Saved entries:

╔══

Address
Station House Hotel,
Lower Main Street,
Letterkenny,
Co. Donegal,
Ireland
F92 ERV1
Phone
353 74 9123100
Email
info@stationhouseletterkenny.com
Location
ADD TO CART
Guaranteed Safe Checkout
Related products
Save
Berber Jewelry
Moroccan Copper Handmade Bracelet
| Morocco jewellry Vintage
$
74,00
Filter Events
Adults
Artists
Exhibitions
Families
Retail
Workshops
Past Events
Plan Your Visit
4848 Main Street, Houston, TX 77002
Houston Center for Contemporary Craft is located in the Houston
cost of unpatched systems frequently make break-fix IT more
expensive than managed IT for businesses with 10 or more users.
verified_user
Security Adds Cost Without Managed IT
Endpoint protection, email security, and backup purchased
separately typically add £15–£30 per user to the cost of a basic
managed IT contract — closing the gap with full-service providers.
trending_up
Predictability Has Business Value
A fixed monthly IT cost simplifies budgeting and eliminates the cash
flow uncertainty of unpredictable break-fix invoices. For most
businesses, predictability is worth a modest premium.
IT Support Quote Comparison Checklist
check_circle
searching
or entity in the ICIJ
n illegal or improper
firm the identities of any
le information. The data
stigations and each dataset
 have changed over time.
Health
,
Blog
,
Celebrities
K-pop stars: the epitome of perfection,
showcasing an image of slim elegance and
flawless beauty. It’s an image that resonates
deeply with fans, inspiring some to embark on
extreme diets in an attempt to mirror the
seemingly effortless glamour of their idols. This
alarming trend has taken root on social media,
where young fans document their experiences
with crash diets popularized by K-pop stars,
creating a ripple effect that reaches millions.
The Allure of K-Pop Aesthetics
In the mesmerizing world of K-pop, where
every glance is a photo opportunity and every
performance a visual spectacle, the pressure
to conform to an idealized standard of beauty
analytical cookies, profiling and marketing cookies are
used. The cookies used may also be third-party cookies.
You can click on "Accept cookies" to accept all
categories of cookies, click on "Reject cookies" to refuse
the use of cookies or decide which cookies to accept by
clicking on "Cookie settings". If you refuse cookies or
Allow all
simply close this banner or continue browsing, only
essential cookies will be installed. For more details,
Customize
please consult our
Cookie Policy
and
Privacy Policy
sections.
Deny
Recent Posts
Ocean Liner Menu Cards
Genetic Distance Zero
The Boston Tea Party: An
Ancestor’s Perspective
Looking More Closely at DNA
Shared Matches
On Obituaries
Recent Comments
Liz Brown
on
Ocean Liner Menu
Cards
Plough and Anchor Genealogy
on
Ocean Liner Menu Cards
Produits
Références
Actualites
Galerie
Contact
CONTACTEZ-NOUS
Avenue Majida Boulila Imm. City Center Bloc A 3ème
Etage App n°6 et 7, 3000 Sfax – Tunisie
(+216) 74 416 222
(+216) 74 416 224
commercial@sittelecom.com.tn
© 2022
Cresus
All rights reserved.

╚══

INSTRUCTIONS TO FOLLOW: Each line above must be reproduced exactly as it stands.

ANSWER BOX:
Address
Station House Hotel,
Lower Main Street,
Letterkenny,
Co. Donegal,
Ireland
F92 ERV1
Phone
353 74 9123100
Email
info@stationhouseletterkenny.com
Location
ADD TO CART
Guaranteed Safe Checkout
Related products
Save
Berber Jewelry
Moroccan Copper Handmade Bracelet
| Morocco jewellry Vintage
$
74,00
Filter Events
Adults
Artists
Exhibitions
Families
Retail
Workshops
Past Events
Plan Your Visit
4848 Main Street, Houston, TX 77002
Houston Center for Contemporary Craft is located in the Houston
cost of unpatched systems frequently make break-fix IT more
expensive than managed IT for businesses with 10 or more users.
verified_user
Security Adds Cost Without Managed IT
Endpoint protection, email security, and backup purchased
separately typically add £15–£30 per user to the cost of a basic
managed IT contract — closing the gap with full-service providers.
trending_up
Predictability Has Business Value
A fixed monthly IT cost simplifies budgeting and eliminates the cash
flow uncertainty of unpredictable break-fix invoices. For most
businesses, predictability is worth a modest premium.
IT Support Quote Comparison Checklist
check_circle
searching
or entity in the ICIJ
n illegal or improper
firm the identities of any
le information. The data
stigations and each dataset
 have changed over time.
Health
,
Blog
,
Celebrities
K-pop stars: the epitome of perfection,
showcasing an image of slim elegance and
flawless beauty. It’s an image that resonates
deeply with fans, inspiring some to embark on
extreme diets in an attempt to mirror the
seemingly effortless glamour of their idols. This
alarming trend has taken root on social media,
where young fans document their experiences
with crash diets popularized by K-pop stars,
creating a ripple effect that reaches millions.
The Allure of K-Pop Aesthetics
In the mesmerizing world of K-pop, where
every glance is a photo opportunity and every
performance a visual spectacle, the pressure
to conform to an idealized standard of beauty
analytical cookies, profiling and marketing cookies are
used. The cookies used may also be third-party cookies.
You can click on "Accept cookies" to accept all
categories of cookies, click on "Reject cookies" to refuse
the use of cookies or decide which cookies to accept by
clicking on "Cookie settings". If you refuse cookies or
Allow all
simply close this banner or continue browsing, only
essential cookies will be installed. For more details,
Customize
please consult our
Cookie Policy
and
Privacy Policy
sections.
Deny
Recent Posts
Ocean Liner Menu Cards
Genetic Distance Zero
The Boston Tea Party: An
Ancestor’s Perspective
Looking More Closely at DNA
Shared Matches
On Obituaries
Recent Comments
Liz Brown
on
Ocean Liner Menu
Cards
Plough and Anchor Genealogy
on
Ocean Liner Menu Cards
Produits
Références
Actualites
Galerie
Contact
CONTACTEZ-NOUS
Avenue Majida Boulila Imm. City Center Bloc A 3ème
Etage App n°6 et 7, 3000 Sfax – Tunisie
(+216) 74 416 222
(+216) 74 416 224
commercial@sittelecom.com.tn
© 2022
Cresus
All rights reserved.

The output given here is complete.